Bioinspired Search and location of Air Pollutant Sources based on a Bayesian Heuristic + Dragonfly Algorithm

Abstract

In nature there are many types of interaction between individuals. These behaviors have been optimized in millions of years and their main objective is the survival of the species. The objective of interacting with other individuals is to solve difficult problems, problems that a single individual would solve inefficiently. The problem aborted by this thesis is the search for and location of air pollutant sources. A SO2 plume is simulated and placed in a region to perform the search. To collect contaminant samples, the dynamics of 2 unmanned aerial vehicles are simulated. The algorithm runs under a real-time simulation environment. A 2-dimensional Hammersley sequence is used in an exploration stage. Clustering by Kmeans and a Greedy Search are also used to solve the Travelling Salesman Problem at the Hammersley points. In this first stage an attempt is made to find a measure of the concentration of air pollutants that exceeds a certain threshold.
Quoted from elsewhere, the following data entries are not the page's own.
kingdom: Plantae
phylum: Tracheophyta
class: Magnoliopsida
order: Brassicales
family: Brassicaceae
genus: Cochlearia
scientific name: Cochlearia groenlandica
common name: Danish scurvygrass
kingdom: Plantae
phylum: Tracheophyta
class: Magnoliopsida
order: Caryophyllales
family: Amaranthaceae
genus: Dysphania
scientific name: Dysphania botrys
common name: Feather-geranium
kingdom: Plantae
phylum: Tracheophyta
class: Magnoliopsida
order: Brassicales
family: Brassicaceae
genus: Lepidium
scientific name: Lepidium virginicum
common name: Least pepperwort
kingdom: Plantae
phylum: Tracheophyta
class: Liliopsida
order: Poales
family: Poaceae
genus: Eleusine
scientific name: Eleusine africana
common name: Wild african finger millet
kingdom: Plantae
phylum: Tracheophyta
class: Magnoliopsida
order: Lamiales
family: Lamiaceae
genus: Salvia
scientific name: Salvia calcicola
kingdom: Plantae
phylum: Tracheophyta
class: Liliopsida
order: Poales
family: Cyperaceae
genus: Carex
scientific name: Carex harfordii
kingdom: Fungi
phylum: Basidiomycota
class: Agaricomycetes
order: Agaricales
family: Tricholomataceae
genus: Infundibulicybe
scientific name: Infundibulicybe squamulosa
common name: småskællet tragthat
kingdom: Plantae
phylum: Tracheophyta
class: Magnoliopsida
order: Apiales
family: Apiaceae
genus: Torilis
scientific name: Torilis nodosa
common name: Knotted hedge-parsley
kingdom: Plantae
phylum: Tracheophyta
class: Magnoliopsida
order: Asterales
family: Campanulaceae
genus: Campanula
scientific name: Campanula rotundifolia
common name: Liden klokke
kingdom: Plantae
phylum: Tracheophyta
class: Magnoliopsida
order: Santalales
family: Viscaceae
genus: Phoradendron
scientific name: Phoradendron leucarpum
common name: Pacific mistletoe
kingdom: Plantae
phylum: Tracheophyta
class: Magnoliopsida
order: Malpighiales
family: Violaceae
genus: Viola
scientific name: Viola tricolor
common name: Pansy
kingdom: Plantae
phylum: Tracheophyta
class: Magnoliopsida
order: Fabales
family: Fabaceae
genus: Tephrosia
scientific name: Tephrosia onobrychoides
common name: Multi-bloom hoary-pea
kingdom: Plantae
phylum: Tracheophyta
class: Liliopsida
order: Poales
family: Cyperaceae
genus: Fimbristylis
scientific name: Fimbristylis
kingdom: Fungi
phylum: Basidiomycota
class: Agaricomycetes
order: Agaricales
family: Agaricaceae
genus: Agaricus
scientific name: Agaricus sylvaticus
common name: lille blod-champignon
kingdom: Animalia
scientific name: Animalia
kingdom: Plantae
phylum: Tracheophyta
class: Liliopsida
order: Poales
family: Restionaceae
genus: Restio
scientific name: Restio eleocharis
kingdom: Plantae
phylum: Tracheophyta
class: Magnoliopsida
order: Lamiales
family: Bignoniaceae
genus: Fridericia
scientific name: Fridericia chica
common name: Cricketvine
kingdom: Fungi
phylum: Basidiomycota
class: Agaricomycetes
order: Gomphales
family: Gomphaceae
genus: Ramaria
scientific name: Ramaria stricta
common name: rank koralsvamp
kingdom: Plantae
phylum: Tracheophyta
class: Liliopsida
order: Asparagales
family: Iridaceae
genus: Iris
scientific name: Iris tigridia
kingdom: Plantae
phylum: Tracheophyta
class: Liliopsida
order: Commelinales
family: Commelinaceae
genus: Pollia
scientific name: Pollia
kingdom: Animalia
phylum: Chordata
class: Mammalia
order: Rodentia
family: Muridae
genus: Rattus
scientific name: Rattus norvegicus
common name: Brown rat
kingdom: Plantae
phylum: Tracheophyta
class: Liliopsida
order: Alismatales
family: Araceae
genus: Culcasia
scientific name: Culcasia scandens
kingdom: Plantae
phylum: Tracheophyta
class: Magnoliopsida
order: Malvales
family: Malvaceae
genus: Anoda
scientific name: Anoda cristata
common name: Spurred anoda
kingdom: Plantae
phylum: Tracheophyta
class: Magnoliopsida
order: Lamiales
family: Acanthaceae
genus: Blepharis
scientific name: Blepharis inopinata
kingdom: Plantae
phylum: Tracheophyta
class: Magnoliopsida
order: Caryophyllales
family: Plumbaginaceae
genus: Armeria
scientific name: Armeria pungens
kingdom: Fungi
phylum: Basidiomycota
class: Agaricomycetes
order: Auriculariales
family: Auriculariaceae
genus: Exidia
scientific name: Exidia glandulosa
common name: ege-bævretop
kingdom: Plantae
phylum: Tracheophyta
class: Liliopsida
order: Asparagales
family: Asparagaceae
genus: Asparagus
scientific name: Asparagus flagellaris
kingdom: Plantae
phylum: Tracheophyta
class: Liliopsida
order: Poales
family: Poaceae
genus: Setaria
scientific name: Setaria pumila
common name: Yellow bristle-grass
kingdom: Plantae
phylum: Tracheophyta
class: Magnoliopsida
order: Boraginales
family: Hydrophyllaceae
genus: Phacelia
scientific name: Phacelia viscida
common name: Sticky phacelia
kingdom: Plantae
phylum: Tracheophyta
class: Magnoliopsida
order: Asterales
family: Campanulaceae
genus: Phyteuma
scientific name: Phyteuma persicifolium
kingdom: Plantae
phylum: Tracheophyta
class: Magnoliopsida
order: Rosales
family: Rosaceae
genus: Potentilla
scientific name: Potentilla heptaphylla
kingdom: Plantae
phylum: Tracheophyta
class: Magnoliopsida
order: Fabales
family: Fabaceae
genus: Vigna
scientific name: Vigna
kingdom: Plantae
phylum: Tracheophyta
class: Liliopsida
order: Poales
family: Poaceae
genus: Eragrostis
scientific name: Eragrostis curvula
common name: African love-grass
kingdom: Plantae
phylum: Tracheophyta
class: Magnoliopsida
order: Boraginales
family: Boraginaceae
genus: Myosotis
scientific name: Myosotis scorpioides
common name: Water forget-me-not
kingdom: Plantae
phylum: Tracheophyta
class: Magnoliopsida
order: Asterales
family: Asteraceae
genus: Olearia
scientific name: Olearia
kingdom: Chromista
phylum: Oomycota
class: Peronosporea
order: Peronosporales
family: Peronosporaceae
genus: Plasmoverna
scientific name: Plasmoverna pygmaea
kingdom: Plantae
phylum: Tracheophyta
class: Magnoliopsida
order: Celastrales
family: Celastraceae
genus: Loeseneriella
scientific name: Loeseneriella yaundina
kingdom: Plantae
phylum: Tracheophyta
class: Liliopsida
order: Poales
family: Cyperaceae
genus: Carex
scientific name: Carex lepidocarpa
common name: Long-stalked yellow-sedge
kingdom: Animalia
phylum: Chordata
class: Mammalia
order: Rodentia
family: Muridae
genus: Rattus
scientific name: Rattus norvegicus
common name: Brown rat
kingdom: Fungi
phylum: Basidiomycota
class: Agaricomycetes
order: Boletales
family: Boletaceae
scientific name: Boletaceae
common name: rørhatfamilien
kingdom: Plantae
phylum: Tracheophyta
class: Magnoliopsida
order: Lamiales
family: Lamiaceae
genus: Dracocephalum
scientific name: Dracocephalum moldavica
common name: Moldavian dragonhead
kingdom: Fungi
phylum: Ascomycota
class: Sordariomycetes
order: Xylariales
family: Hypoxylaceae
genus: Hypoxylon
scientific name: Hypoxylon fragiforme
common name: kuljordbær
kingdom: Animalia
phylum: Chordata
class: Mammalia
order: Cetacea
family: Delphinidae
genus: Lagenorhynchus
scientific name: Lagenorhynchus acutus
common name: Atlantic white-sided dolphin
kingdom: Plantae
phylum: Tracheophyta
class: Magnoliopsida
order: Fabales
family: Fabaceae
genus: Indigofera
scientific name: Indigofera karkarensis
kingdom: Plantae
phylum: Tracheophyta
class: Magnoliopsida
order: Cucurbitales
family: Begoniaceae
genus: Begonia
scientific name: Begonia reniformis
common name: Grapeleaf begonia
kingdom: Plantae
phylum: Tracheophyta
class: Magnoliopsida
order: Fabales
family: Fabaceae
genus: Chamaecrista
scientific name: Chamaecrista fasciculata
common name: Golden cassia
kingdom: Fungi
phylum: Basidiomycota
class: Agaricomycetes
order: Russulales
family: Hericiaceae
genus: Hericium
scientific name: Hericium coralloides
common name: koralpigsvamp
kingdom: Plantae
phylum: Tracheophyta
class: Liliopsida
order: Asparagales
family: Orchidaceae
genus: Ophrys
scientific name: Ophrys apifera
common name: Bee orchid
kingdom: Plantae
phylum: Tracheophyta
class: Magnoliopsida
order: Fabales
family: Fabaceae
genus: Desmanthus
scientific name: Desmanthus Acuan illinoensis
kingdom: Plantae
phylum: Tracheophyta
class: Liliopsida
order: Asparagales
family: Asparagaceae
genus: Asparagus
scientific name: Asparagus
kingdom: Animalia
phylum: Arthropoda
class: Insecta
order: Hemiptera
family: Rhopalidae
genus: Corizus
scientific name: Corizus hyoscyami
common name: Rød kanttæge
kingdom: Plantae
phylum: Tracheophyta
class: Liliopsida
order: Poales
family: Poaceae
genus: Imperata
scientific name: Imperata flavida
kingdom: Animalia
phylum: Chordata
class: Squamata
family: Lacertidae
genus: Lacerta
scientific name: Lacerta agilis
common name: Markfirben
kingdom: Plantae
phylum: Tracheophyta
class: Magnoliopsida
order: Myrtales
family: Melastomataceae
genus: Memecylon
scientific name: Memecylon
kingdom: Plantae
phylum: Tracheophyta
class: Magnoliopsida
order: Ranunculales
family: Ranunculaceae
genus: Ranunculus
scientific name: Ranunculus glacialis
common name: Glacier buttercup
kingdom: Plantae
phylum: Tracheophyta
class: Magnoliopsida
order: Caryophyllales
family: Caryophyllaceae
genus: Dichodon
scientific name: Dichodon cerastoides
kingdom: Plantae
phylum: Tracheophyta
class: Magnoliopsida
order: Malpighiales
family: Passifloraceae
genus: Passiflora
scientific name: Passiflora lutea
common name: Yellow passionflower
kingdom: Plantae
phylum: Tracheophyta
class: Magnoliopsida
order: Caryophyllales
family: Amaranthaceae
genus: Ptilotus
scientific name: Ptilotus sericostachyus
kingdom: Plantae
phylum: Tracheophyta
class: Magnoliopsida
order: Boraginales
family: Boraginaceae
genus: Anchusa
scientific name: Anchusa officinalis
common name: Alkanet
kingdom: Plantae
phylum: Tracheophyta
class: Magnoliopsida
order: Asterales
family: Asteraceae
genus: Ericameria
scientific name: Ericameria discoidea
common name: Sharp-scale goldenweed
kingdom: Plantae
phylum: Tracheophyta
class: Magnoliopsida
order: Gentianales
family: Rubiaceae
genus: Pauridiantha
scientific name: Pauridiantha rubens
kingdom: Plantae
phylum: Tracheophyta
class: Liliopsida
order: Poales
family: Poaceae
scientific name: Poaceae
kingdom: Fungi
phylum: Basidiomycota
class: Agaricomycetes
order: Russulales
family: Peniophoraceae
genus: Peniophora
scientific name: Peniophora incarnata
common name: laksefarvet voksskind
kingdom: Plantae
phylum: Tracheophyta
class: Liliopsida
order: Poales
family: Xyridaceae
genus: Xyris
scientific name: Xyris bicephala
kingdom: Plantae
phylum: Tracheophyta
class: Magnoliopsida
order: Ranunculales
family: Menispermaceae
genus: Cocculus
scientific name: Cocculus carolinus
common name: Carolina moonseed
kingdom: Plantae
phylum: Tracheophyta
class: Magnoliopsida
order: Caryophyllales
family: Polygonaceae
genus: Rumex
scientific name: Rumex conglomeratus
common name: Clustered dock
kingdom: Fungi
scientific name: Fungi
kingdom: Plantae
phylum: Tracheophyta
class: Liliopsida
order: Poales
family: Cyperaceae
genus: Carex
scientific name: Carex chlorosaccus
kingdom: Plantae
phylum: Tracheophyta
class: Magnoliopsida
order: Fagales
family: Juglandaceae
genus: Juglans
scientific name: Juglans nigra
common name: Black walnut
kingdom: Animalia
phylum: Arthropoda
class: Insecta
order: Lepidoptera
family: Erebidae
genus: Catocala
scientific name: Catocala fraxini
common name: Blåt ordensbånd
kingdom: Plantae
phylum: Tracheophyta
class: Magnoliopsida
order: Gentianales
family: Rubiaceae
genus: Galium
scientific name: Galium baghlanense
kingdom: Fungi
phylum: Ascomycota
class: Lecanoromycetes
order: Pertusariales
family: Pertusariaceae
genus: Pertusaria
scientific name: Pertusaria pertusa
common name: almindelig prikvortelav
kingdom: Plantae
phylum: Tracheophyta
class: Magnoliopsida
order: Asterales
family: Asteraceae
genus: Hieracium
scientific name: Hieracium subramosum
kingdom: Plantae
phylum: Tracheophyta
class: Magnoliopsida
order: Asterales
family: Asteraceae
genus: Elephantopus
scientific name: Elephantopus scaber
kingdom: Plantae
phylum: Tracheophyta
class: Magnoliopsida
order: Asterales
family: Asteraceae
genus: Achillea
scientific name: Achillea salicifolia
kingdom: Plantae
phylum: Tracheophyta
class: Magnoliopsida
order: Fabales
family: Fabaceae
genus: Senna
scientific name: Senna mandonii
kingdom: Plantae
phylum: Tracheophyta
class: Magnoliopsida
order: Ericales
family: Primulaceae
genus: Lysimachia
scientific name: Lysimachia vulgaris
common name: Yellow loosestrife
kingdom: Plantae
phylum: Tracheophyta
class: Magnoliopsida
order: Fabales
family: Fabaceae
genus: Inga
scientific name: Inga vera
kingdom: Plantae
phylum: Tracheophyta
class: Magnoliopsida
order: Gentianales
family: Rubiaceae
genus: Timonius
In an exploitation stage, the Unmanned Aerial Vehicles (UAVs) will track the source approaching this point. A probability map is used to modify the behavior of the Dragonfly Optimization Algorithm. The probabilistic map acts as the heuristic of the system to locate the source of air pollution. To check the efficiency of the proposed strategy it is compared with 3 other algorithms: Greedy Search, Greedy Search with cooperation and the Dragonfly Algorithm without modifications. All these approaches are tested in the same simulated environment, without obstacles for UAVs. Efficiency is measured with respect to the maximum level of concentration of contaminants found, the distance to the source of contamination, the time taken to find the maximum concentration of contaminants and the UAVs path until that time. Finally, a one-factor ANOVA is performed to check that the responses are statistically better.